=== SELECTED TEXT ===

BEGIN

We went down to the Mosaique Hotel on the eastern shore of the Sinai Peninsula for three days, checking into two rooms (my sister and I shared a room) on an all-inclusive basis.
All-inclusive, as the hotel staff explained, included three big meals a day buffet-style—lots of eggs, cheeses, and beans for breakfast, lots of meat, chicken and fish for lunch and dinner, lots of Middle Eastern desserts all day—snacks and drinks mid-day (alcohol and ice cream were extra), access to the biggest pools I’ve ever seen (fresh water and seawater, including a heated pool), work-out and games stations, evening performances, daytime classes, and of course the beach with its coral and beautiful fish. Meals were sumptuous, service was quick, the coffee being the only major disappointment.
All-inclusive meant many things. As I wrote earlier, the Sinai is the bridge between Asia and Africa. The hotel is managed and staffed by Egyptians whose families are back in Cairo and Alexandria and who see their families every 4 months or so. The guests included not just Egyptians but also lots of Russians, some Poles, a few from Western Europe, and some Israelis. The hotel was expecting 150 Israeli families to fly in today, the beginning of the Jewish holiday of Chanukah, and the Egyptian director of the restaurant walked around trying out his Hebrew, wishing us LeTe’avon, Bon Appetit.
Who remember the wars Israel and Egypt fought not too long ago?
My brother walked confidently among this crowd, the only man wearing a yarmulke, till we heard Sabbath singing on Friday evening and espied a group of young men, all in white shirts and black yarmulkes, at a corner table. I went over there and wished them a good Sabbath; they immediately asked me who I was, and did I have a man or more men with me because they needed a minyan, a quorum of 10 men, for Sabbath services.
I used to be self-conscious about being the only identifiable Jews in such a setting, but no longer. I enjoy the different clothing and languages, get a big kick out of religious displays of all kinds, including the numerous Christmas wreaths and the Santa in a big sleigh pulled by lit-up reindeer in the vast lobby. I had a brief massage and treatment at a Turkish hammam, lying stark naked on a marble slab and drenched first with hot, soapy water, and then scrubbed with white loofah particles before being washed down again.
I love all-inclusive.

END

=== RECORDS PROVIDED ===
BEGIN

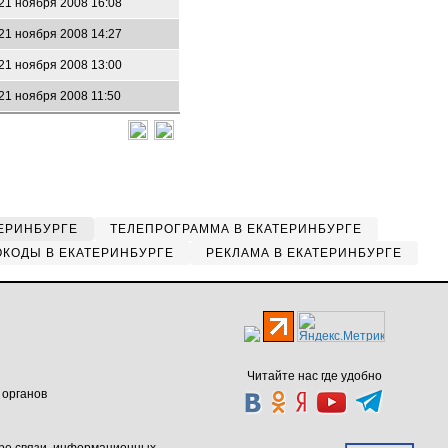
21 ноября 2008 16:08
21 ноября 2008 14:27
21 ноября 2008 13:00
21 ноября 2008 11:50
ЕРИНБУРГЕ
ТЕЛЕПРОГРАММА В ЕКАТЕРИНБУРГЕ
КОДЫ В ЕКАТЕРИНБУРГЕ
РЕКЛАМА В ЕКАТЕРИНБУРГЕ
Читайте нас где удобно
 органов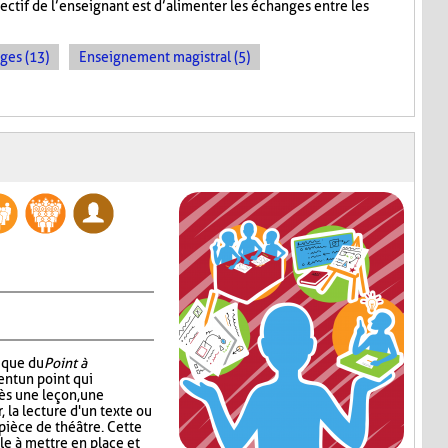
ectif de l’enseignant est d’alimenter les échanges entre les
ges (13)
Enseignement magistral (5)
nique du
Point à
ent un point qui
ès une leçon, une
r, la lecture d'un texte ou
pièce de théâtre. Cette
e à mettre en place et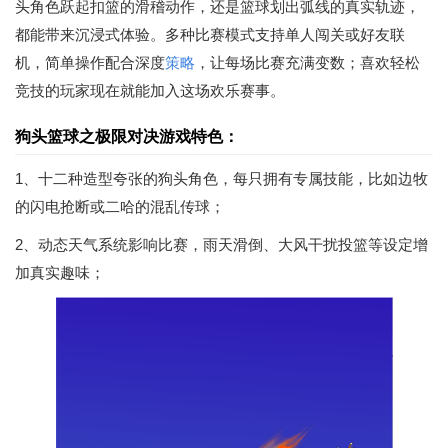
头角色跃起扣篮的滑稽动作，还是篮球划出弧线的真实轨迹，
都能带来沉浸式体验。多种比赛模式支持单人闯关或好友联
机，简单操作配合深度
策略
，让每场比赛充满变数；喜欢轻松
竞技的玩家现在就能加入这场欢乐赛事。
狗头篮球之极限对决游戏特色：
1、十二种造型夸张的狗头角色，每只拥有专属技能，比如边牧
的闪电抢断或二哈的混乱传球；
2、动态天气系统影响比赛，雨天滑倒、大风干扰投篮等设定增
加真实趣味；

END

Pick up the account of the stay at the Mosaique Hotel on the Sinai Peninsula after its final sentence and continue it.

Here and there I shared with people that we were two sisters and a brother, and they nodded appreciatively. I didn’t bother explaining how many twists and turns it had taken us, over three different, separate lives to get to the point where we not only enjoyed swimming, walking, and eating together, but also what I called our family consultations, sitting round the table overlooking the pools and sea and talking about our lives.
My brother is the only one of the three of us who continued the family’s orthodox Jewish life, and watching him over the decades, I appreciate so much how many strictures and stigmas he had to release in order to meet us as he has, equals in our practice of an enlightened life. He might call it a search for God. His recent Hebrew book on changing Judaism from a religion of survival to one of growth and even flourishing is an enormous change from how he was brought up in our family.
My sister’s training was more psychological, a search for being real rather than being mired in various forms of denial, including abstractions and, even worse, idealizations. I think of her facing both of us as we sat at the round table overlooking the water and asking pointed questions that often started with the words: I still don’t understand what you mean by—. The language we used had to be parsed for clarity and concreteness, causing us to choose the simplest words possible.
Finally there was me, the oldest, the one who lives far, who broke with her family long ago but who always wished to stay close in some way, who practices Zen Buddhism with full recognition of her Jewish roots, who wished for her siblings to come back to the US and who considered going to Israel, only to face the fact that all-inclusive doesn’t always mean being together day after day, or even being geographically close. It might mean living your life where it’s been planted, accepting distance but not alienation.
We talked about our family. We wondered what aspect of our parents we see in each other and what my brother and sister see of themselves in their children. We told each other what we see as our individual strengths and areas where we need to practice harder. We needed a lot of trust to have these talks.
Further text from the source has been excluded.